Semua berawal dari situasi kontrak yang tidak terselesaikan dengan baik di antara Inter, Icardi, dan agen Icardi (sekaligus istrinya), Wanda Nara. Inter ingin memperpanjang kontraknya yang berakhir tahun depan seiring ketertarikan klub-klub Eropa kepada Icardi.

Baca Juga:

Derby della Madoninna Edisi 170 Dijamin Bakal Seru (Video)

5 Penyerang Top yang Pernah Bela Milan dan Inter

Jelang Derby della Madonnina, Penggawa AC Milan Klaim Tidak Takut pada Siapa Pun

Namun, Icardi dan Wanda terkesan 'jual mahal' dengan mengajukan gaji yang tinggi plus menentukan sendiri klausul penjualannya. Inter tak punya pilihan lain selain melepas ban kapten dan memberikannya kepada Samir Handanovic.

Semenjak saat itu, Icardi tidak pernah lagi dilibatkan Luciano Spalletti ke dalam skuat Inter, entah itu karena alasan cedera atau tidak fit untuk bermain. Masalah itu dibiarkan berlarut. Menurut Moratti, sulit untuk membenahinya sekarang ini.

Mauro Icardi

"Icardi? Semuanya diawali dengan cara yang buruk dan sekarang, sulit untuk membenahinya. Itu tergantung dengan pemain-pemain," ucap Moratti, sebagaimana dinukil dari Calciomercato.

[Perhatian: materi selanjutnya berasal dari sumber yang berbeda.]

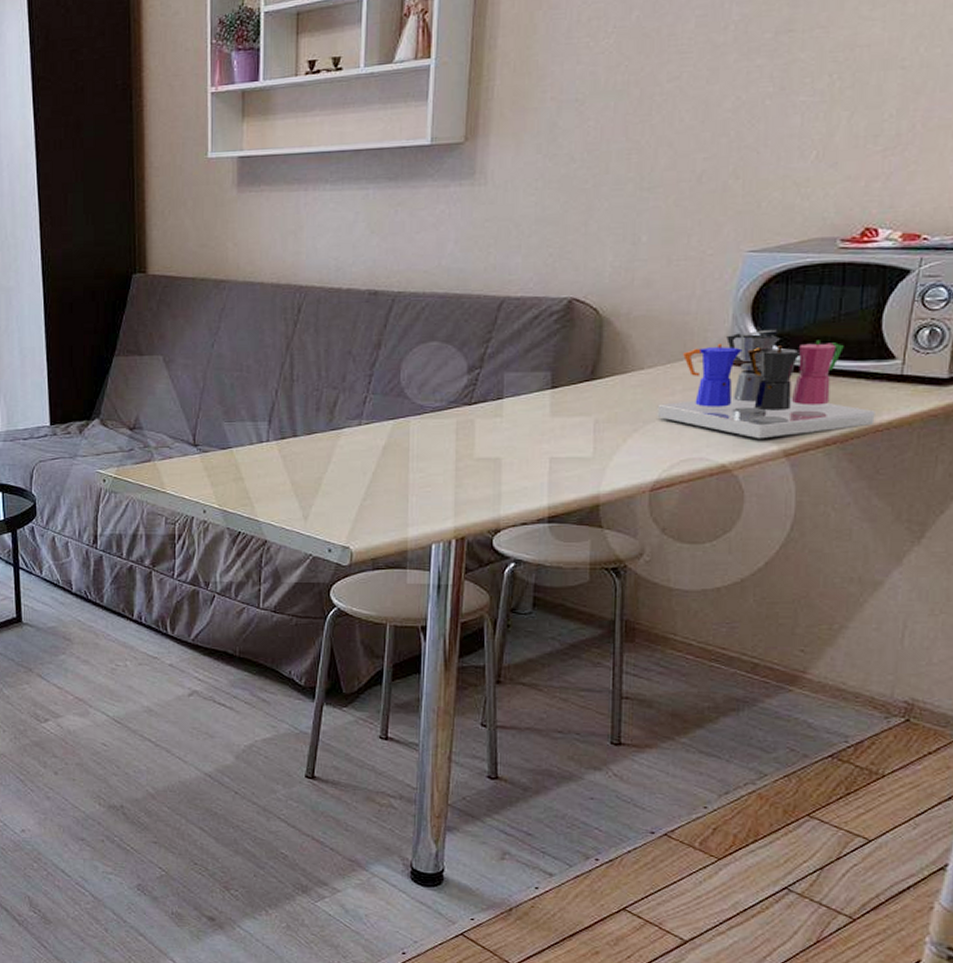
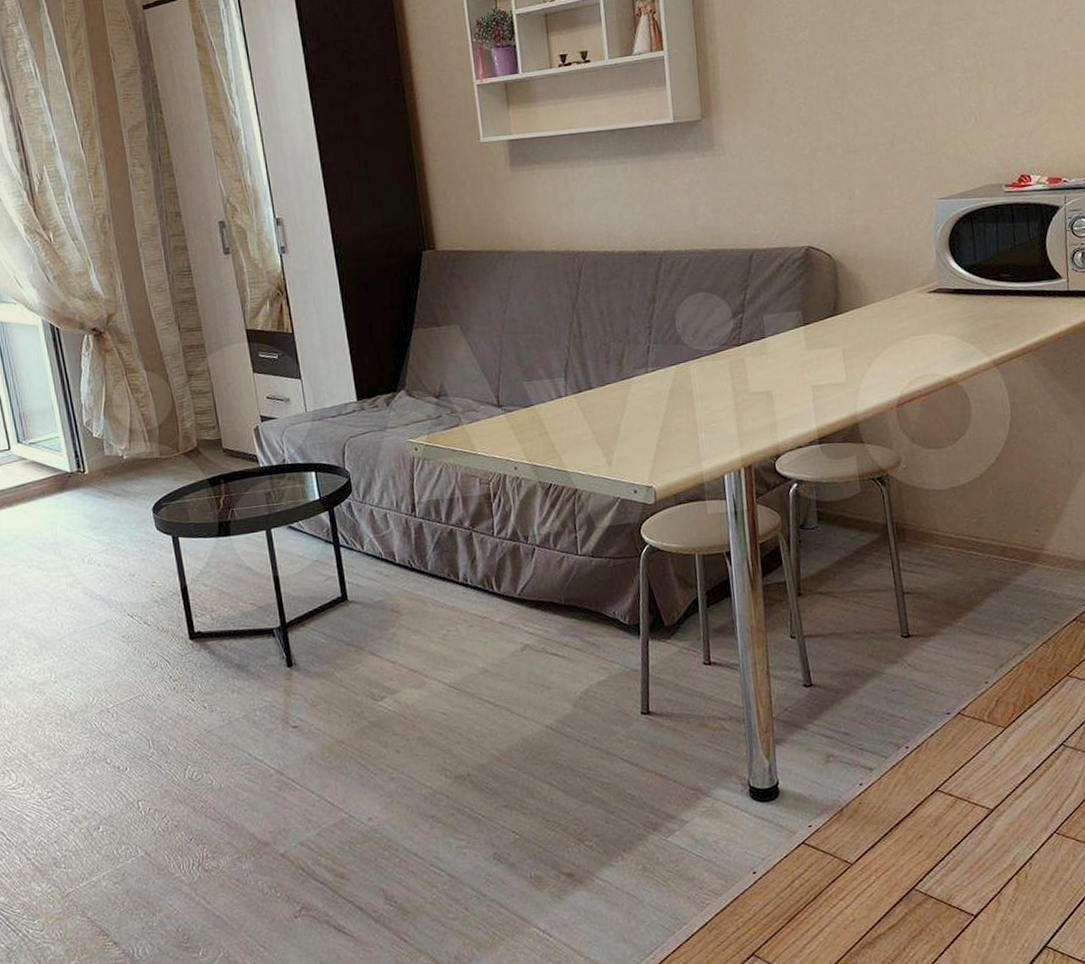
coffee maker: present [657,326,875,439] -> none [890,260,1056,354]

"Saya akan meminta para pemain untuk menggunakan sikap profesionalisme yang dibutuhkan dan menyingkirkan segala alasan mengapa tim terbelah dua. Inter jauh lebih penting jika melihat situasi tersebut," terangnya.

Tanpa Icardi, yang mencetak gol penentu kemenangan Inter di Derby Milan Oktober lalu, Spalletti disinyalir akan mengandalkan Lautaro Martinez sebagai ujung tombak La Beneamata.

Melihat kondisi kedua tim yang berbanding terbalik 180 derajat, wajar jika Milan asuhan Gennaro Gattuso diunggulkan ketimbang Inter. Milan tidak pernah kalah sejak Januari lalu, sementara Inter masih angin-anginan belakangan ini.

Namun menurut Moratti, Inter tidak perlu takut memainkan derby ke-170 karena Milan bukanlah Real Madrid - masih dapat dikalahkan. Terlebih dalam laga derby, kondisi kedua tim sebelum laga dimulai biasanya tidak terlalu berpengaruh kala pertandingan berlangsung.

Derby della Madoninna

"Derby harus dihadapi dengan tenang, mempertimbangkan bahwa Milan bukanlah Real Madrid. Saya melihatnya sulit untuk memahami pikiran manajer, ini sangat sulit. Spalletti saat ini ada dalam momen krisis, tapi kami harus bersabar," imbuh Moratti.

Kedua tim saat ini hanya terpaut satu poin di urutan tiga (Milan) dan empat (Inter) klasemen Serie A. Selisih gol keduanya sama kuat 18, Milan unggul satu gol lebih banyak (41 gol) ketimbang Inter, namun kebobolan gol satu lebih banyak (23 gol) dari Inter.